» Aim of the exercise:
Every record below is to be retyped exactly.

(Stored items from a collection)
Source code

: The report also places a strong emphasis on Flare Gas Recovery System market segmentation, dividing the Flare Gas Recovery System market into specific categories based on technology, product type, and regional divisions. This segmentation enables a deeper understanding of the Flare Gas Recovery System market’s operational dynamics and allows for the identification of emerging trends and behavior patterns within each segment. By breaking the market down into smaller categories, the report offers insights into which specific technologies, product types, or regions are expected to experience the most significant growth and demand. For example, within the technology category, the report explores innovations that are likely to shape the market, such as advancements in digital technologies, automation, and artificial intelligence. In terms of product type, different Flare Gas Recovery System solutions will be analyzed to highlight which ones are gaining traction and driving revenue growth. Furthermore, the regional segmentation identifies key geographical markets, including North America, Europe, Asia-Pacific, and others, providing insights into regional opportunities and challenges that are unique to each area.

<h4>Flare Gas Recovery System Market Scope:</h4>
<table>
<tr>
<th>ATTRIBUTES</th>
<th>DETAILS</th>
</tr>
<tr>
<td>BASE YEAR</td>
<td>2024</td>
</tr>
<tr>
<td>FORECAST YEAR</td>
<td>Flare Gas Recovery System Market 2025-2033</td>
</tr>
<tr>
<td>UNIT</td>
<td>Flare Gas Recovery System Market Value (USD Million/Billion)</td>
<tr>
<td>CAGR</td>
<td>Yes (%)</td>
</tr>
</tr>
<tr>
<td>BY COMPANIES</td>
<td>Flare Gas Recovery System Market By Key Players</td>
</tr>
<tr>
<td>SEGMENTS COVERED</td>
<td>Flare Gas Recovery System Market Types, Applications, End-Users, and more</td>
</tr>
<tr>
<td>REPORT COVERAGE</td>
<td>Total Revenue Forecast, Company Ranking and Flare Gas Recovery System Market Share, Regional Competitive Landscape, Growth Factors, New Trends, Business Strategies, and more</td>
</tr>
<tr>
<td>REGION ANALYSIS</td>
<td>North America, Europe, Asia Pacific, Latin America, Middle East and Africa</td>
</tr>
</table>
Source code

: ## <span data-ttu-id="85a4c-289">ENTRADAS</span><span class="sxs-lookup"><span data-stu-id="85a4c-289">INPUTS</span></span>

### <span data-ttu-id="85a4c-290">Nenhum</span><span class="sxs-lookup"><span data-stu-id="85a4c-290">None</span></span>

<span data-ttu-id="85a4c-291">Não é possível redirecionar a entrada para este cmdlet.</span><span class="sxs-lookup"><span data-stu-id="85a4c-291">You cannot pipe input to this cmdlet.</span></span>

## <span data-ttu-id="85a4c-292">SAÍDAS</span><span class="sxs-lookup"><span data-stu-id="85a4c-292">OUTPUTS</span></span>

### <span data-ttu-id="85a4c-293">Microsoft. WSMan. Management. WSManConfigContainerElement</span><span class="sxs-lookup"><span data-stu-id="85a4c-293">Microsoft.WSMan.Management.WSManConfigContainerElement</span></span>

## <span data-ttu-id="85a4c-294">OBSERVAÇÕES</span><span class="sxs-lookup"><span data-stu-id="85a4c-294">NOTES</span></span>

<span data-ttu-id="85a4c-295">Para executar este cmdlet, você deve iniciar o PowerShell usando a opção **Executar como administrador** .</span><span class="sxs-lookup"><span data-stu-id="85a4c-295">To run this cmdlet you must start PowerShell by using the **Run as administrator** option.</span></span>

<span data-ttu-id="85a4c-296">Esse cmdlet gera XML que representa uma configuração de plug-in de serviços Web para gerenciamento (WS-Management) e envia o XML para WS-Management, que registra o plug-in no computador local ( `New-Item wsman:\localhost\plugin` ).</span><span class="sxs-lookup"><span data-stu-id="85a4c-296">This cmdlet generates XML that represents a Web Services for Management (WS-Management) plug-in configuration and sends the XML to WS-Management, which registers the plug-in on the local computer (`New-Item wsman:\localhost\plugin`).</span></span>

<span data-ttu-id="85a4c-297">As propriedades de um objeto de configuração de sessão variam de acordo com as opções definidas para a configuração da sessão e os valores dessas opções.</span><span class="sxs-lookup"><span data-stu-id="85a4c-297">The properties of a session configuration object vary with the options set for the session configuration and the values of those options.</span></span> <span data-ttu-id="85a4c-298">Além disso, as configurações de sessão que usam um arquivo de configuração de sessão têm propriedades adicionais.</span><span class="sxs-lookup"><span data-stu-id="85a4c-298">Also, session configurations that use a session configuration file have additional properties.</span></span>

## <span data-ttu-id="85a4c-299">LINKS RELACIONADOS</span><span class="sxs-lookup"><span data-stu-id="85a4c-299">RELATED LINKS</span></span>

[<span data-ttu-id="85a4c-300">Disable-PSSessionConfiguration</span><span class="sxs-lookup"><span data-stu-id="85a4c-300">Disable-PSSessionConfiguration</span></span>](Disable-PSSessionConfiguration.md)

» Answer for this exercise:
Source code

: The report also places a strong emphasis on Flare Gas Recovery System market segmentation, dividing the Flare Gas Recovery System market into specific categories based on technology, product type, and regional divisions. This segmentation enables a deeper understanding of the Flare Gas Recovery System market’s operational dynamics and allows for the identification of emerging trends and behavior patterns within each segment. By breaking the market down into smaller categories, the report offers insights into which specific technologies, product types, or regions are expected to experience the most significant growth and demand. For example, within the technology category, the report explores innovations that are likely to shape the market, such as advancements in digital technologies, automation, and artificial intelligence. In terms of product type, different Flare Gas Recovery System solutions will be analyzed to highlight which ones are gaining traction and driving revenue growth. Furthermore, the regional segmentation identifies key geographical markets, including North America, Europe, Asia-Pacific, and others, providing insights into regional opportunities and challenges that are unique to each area.

<h4>Flare Gas Recovery System Market Scope:</h4>
<table>
<tr>
<th>ATTRIBUTES</th>
<th>DETAILS</th>
</tr>
<tr>
<td>BASE YEAR</td>
<td>2024</td>
</tr>
<tr>
<td>FORECAST YEAR</td>
<td>Flare Gas Recovery System Market 2025-2033</td>
</tr>
<tr>
<td>UNIT</td>
<td>Flare Gas Recovery System Market Value (USD Million/Billion)</td>
<tr>
<td>CAGR</td>
<td>Yes (%)</td>
</tr>
</tr>
<tr>
<td>BY COMPANIES</td>
<td>Flare Gas Recovery System Market By Key Players</td>
</tr>
<tr>
<td>SEGMENTS COVERED</td>
<td>Flare Gas Recovery System Market Types, Applications, End-Users, and more</td>
</tr>
<tr>
<td>REPORT COVERAGE</td>
<td>Total Revenue Forecast, Company Ranking and Flare Gas Recovery System Market Share, Regional Competitive Landscape, Growth Factors, New Trends, Business Strategies, and more</td>
</tr>
<tr>
<td>REGION ANALYSIS</td>
<td>North America, Europe, Asia Pacific, Latin America, Middle East and Africa</td>
</tr>
</table>
Source code

: ## <span data-ttu-id="85a4c-289">ENTRADAS</span><span class="sxs-lookup"><span data-stu-id="85a4c-289">INPUTS</span></span>

### <span data-ttu-id="85a4c-290">Nenhum</span><span class="sxs-lookup"><span data-stu-id="85a4c-290">None</span></span>

<span data-ttu-id="85a4c-291">Não é possível redirecionar a entrada para este cmdlet.</span><span class="sxs-lookup"><span data-stu-id="85a4c-291">You cannot pipe input to this cmdlet.</span></span>

## <span data-ttu-id="85a4c-292">SAÍDAS</span><span class="sxs-lookup"><span data-stu-id="85a4c-292">OUTPUTS</span></span>

### <span data-ttu-id="85a4c-293">Microsoft. WSMan. Management. WSManConfigContainerElement</span><span class="sxs-lookup"><span data-stu-id="85a4c-293">Microsoft.WSMan.Management.WSManConfigContainerElement</span></span>

## <span data-ttu-id="85a4c-294">OBSERVAÇÕES</span><span class="sxs-lookup"><span data-stu-id="85a4c-294">NOTES</span></span>

<span data-ttu-id="85a4c-295">Para executar este cmdlet, você deve iniciar o PowerShell usando a opção **Executar como administrador** .</span><span class="sxs-lookup"><span data-stu-id="85a4c-295">To run this cmdlet you must start PowerShell by using the **Run as administrator** option.</span></span>

<span data-ttu-id="85a4c-296">Esse cmdlet gera XML que representa uma configuração de plug-in de serviços Web para gerenciamento (WS-Management) e envia o XML para WS-Management, que registra o plug-in no computador local ( `New-Item wsman:\localhost\plugin` ).</span><span class="sxs-lookup"><span data-stu-id="85a4c-296">This cmdlet generates XML that represents a Web Services for Management (WS-Management) plug-in configuration and sends the XML to WS-Management, which registers the plug-in on the local computer (`New-Item wsman:\localhost\plugin`).</span></span>

<span data-ttu-id="85a4c-297">As propriedades de um objeto de configuração de sessão variam de acordo com as opções definidas para a configuração da sessão e os valores dessas opções.</span><span class="sxs-lookup"><span data-stu-id="85a4c-297">The properties of a session configuration object vary with the options set for the session configuration and the values of those options.</span></span> <span data-ttu-id="85a4c-298">Além disso, as configurações de sessão que usam um arquivo de configuração de sessão têm propriedades adicionais.</span><span class="sxs-lookup"><span data-stu-id="85a4c-298">Also, session configurations that use a session configuration file have additional properties.</span></span>

## <span data-ttu-id="85a4c-299">LINKS RELACIONADOS</span><span class="sxs-lookup"><span data-stu-id="85a4c-299">RELATED LINKS</span></span>

[<span data-ttu-id="85a4c-300">Disable-PSSessionConfiguration</span><span class="sxs-lookup"><span data-stu-id="85a4c-300">Disable-PSSessionConfiguration</span></span>](Disable-PSSessionConfiguration.md)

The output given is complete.